Performance, Benchmarks, and Optimization Tips for Databricks Users
Josue had the opportunity of chatting with Jeremy Lewallen from Databricks' Performance team on benchmarks, performance optimization tips, and more! Follow the link to our article with video, as well as see some of the highlights below.
Importance of Benchmarks:
- Benchmarks have some importance and Databricks generally performs well in them, but they are not the most important thing.
- Databricks competes against itself, seeking to be continually more and more performant.
- A lot of improvements across different workloads including BI, ETL, and exploratory. About 14% faster in just the last 4 months.
- Why does Databricks care about making their product faster? Because you have choices, and Databricks wants to remain as the best choice for your data needs.
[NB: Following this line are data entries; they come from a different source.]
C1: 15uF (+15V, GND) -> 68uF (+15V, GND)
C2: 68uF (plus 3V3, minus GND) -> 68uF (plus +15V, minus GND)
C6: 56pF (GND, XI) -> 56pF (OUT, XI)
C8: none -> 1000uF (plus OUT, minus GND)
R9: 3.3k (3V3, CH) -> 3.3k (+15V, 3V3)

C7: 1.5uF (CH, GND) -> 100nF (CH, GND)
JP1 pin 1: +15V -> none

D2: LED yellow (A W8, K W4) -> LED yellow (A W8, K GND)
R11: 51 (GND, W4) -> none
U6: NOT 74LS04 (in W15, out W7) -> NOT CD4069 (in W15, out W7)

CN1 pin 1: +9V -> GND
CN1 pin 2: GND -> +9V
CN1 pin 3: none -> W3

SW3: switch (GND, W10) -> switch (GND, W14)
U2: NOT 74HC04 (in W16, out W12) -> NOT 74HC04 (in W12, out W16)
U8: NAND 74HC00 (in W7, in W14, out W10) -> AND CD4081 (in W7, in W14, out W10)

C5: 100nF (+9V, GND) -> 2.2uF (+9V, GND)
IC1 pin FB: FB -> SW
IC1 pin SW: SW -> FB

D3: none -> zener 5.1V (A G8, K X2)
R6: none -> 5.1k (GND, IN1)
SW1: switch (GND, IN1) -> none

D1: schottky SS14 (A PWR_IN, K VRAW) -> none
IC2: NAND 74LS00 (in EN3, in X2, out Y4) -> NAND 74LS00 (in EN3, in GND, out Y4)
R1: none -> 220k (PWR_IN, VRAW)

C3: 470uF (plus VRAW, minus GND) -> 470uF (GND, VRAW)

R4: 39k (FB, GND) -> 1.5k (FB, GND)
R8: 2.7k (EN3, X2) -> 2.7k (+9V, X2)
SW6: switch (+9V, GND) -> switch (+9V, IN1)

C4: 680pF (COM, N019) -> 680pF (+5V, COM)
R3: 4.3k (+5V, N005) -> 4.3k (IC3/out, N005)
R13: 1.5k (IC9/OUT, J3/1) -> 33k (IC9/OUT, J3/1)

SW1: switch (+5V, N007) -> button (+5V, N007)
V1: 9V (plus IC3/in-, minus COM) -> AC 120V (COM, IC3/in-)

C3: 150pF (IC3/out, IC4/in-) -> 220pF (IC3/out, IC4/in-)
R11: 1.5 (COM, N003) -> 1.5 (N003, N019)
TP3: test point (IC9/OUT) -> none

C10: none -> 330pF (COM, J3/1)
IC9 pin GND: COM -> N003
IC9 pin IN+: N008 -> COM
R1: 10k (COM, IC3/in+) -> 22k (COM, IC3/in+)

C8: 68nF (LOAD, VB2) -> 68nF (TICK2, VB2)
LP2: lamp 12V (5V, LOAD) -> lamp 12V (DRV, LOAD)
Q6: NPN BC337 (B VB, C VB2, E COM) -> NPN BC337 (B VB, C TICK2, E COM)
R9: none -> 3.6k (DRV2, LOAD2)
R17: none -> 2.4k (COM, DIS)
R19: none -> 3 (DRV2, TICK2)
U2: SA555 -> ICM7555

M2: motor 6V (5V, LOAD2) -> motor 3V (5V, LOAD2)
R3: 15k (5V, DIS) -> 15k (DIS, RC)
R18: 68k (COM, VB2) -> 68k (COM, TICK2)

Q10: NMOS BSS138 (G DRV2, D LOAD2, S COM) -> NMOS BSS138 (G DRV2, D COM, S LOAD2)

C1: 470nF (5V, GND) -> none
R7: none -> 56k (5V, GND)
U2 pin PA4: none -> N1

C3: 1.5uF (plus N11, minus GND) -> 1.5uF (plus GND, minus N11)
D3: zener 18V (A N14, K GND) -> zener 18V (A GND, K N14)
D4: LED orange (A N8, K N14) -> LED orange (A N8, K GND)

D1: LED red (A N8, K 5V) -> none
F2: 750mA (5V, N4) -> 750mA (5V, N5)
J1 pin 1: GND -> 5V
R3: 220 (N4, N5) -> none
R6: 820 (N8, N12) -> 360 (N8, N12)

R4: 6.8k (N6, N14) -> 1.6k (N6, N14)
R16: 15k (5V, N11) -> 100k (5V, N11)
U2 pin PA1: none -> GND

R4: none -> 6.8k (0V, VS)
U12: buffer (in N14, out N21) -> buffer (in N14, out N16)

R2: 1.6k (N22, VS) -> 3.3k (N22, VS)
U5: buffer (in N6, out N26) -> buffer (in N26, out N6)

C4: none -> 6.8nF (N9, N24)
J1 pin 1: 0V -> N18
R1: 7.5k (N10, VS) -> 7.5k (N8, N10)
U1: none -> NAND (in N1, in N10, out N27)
Storage Cost Optimizations Tips
- Storage is not always cheap, so best practices are important.
- Three main best practices:
--Enable Liquid Clustering
--Use Managed Tables with Predictive Optimization.
--Use the latest Databricks Runtime (DBR).
Impact of Databricks Runtime on Performance
- New DBRs have newer features, so use the latest!
Tips for Rightsizing SQL Serverless Compute:
- If you need concurrency, increased cluster count, not warehouse size.
- In terms of warehouse size, it is a balancing act with trial and error.
Editorial note: A nice thing about the "Serverless" offering is that you don't have to worry about this.
Common Compute Mistakes:
- Playing with the minimum clusters is unlikely to be worth it. Setting max clusters is key.
Bonus: Josue's Take On Warehousing Space
- Databricks performance is improving.
- Fast performance is good, but a balance of fast + fantastic developer experience is best, as long as the performance is still very good.